*Record excerpts*
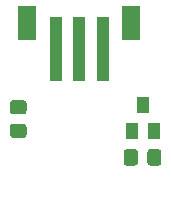
<source format=gbr>
%TF.GenerationSoftware,KiCad,Pcbnew,(5.1.8-0-10_14)*%
%TF.CreationDate,2021-03-11T12:17:28+11:00*%
%TF.ProjectId,Open-JIP(KiCad)_T3.6_OD,4f70656e-2d4a-4495-9028-4b6943616429,rev?*%
%TF.SameCoordinates,Original*%
%TF.FileFunction,Paste,Top*%
%TF.FilePolarity,Positive*%
%FSLAX46Y46*%
G04 Gerber Fmt 4.6, Leading zero omitted, Abs format (unit mm)*
G04 Created by KiCad (PCBNEW (5.1.8-0-10_14)) date 2021-03-11 12:17:28*
%MOMM*%
%LPD*%
G01*
G04 APERTURE LIST*
%ADD10R,1.600000X3.000000*%
%ADD11R,1.000000X5.500000*%
%ADD12R,1.000000X1.400000*%
G04 APERTURE END LIST*
D10*
%TO.C,J1*%
X70650000Y-117125000D03*
X79450000Y-117125000D03*
D11*
X77050000Y-119375000D03*
X75050000Y-119375000D03*
X73050000Y-119375000D03*
%TD*%
%TO.C,R4*%
G36*
G01*
X70325001Y-124875000D02*
X69424999Y-124875000D01*
G75*
G02*
X69175000Y-124625001I0J249999D01*
G01*
X69175000Y-123924999D01*
G75*
G02*
X69424999Y-123675000I249999J0D01*
G01*
X70325001Y-123675000D01*
G75*
G02*
X70575000Y-123924999I0J-249999D01*
G01*
X70575000Y-124625001D01*
G75*
G02*
X70325001Y-124875000I-249999J0D01*
G01*
G37*
G36*
G01*
X70325001Y-126875000D02*
X69424999Y-126875000D01*
G75*
G02*
X69175000Y-126625001I0J249999D01*
G01*
X69175000Y-125924999D01*
G75*
G02*
X69424999Y-125675000I249999J0D01*
G01*
X70325001Y-125675000D01*
G75*
G02*
X70575000Y-125924999I0J-249999D01*
G01*
X70575000Y-126625001D01*
G75*
G02*
X70325001Y-126875000I-249999J0D01*
G01*
G37*
%TD*%
%TO.C,R1*%
G36*
G01*
X80000000Y-128074999D02*
X80000000Y-128975001D01*
G75*
G02*
X79750001Y-129225000I-249999J0D01*
G01*
X79049999Y-129225000D01*
G75*
G02*
X78800000Y-128975001I0J249999D01*
G01*
X78800000Y-128074999D01*
G75*
G02*
X79049999Y-127825000I249999J0D01*
G01*
X79750001Y-127825000D01*
G75*
G02*
X80000000Y-128074999I0J-249999D01*
G01*
G37*
G36*
G01*
X82000000Y-128074999D02*
X82000000Y-128975001D01*
G75*
G02*
X81750001Y-129225000I-249999J0D01*
G01*
X81049999Y-129225000D01*
G75*
G02*
X80800000Y-128975001I0J249999D01*
G01*
X80800000Y-128074999D01*
G75*
G02*
X81049999Y-127825000I249999J0D01*
G01*
X81750001Y-127825000D01*
G75*
G02*
X82000000Y-128074999I0J-249999D01*
G01*
G37*
%TD*%
D12*
%TO.C,Q1*%
X79500000Y-126300000D03*
X81400000Y-126300000D03*
X80450000Y-124100000D03*
%TD*%
M02*

</source>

*What the task asks*
Find the lines above that contain "format" and give their count, with nothing added.

*Exercise response*
2